A George Mason University dropout known online as Abu Talhah al-Amrikee, Chesser was arrested July 21, days after he was blocked from traveling with his infant son from New York's John F. Kennedy International Airport to Uganda, en route to Somalia.
Chesser admitted he had planned to join the Islamist insurgent group al-Shabab, which the U.S. government lists as a terrorist organization, in its bid to overthrow the weak, U.N.-supported Somali government.
He also admitted making threats from April to July over the Internet to "South Park" creators Matt Stone and Trey Parker, saying they would "wind up like Theo Van Gogh." The reference was to a Dutch filmmaker gunned down in 2004 after he attacked the treatment of women in Islamic society.

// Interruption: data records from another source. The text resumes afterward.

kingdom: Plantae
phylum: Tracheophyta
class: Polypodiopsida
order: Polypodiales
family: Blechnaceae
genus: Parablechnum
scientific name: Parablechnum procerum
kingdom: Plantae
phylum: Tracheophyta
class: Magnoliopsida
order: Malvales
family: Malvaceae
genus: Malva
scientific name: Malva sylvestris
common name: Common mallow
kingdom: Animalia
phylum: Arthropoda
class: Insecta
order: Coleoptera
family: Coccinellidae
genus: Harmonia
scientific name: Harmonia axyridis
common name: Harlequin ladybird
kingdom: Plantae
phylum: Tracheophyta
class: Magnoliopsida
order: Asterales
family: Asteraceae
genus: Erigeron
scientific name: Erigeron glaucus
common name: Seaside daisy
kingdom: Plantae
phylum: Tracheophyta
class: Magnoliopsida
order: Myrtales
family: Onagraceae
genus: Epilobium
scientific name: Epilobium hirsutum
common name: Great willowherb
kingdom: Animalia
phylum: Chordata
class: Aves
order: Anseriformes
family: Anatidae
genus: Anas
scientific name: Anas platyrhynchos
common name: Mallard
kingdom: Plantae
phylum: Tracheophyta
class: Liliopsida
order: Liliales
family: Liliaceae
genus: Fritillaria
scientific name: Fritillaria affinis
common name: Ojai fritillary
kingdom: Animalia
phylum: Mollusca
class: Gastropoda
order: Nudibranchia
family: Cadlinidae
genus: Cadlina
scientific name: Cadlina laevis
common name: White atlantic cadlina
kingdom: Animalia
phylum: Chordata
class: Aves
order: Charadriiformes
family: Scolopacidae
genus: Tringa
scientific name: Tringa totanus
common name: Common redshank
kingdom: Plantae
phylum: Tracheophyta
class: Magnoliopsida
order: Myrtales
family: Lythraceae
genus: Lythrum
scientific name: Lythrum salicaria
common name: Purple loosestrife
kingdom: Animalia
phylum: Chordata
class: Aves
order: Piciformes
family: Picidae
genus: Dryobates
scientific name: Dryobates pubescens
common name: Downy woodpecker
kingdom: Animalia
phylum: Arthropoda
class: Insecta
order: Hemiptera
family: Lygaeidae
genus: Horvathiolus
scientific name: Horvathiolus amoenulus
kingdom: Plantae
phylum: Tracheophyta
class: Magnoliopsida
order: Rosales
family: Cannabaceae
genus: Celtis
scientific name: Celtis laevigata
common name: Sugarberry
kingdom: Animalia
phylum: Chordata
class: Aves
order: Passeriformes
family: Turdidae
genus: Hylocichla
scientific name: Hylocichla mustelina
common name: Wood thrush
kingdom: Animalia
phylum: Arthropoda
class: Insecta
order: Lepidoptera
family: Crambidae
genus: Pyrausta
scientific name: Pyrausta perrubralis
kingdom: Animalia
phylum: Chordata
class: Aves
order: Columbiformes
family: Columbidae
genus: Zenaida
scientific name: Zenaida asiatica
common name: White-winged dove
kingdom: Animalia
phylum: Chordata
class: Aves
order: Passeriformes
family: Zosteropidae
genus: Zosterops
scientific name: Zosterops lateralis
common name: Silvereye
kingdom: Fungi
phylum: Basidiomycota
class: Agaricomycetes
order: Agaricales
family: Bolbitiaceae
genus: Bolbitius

Chesser said his targets included a Florida man, identified as "JG," who participated in an "Everybody Draw Muhammad Day" group on Facebook.
Prosecutors agreed to charge Proscovia Kampire Nzabanita, Chesser's wife, with making false statements, which carries a maximum five-year prison term, and not with aiding and abetting his offenses.
The government also agreed not to seek Chesser's incarceration in a so-called federal supermax facility, such as the Colorado prison where terrorist convicts are held in isolation and confined 23 hours a day.
Staff writer Tara Bahrampour contributed to this report.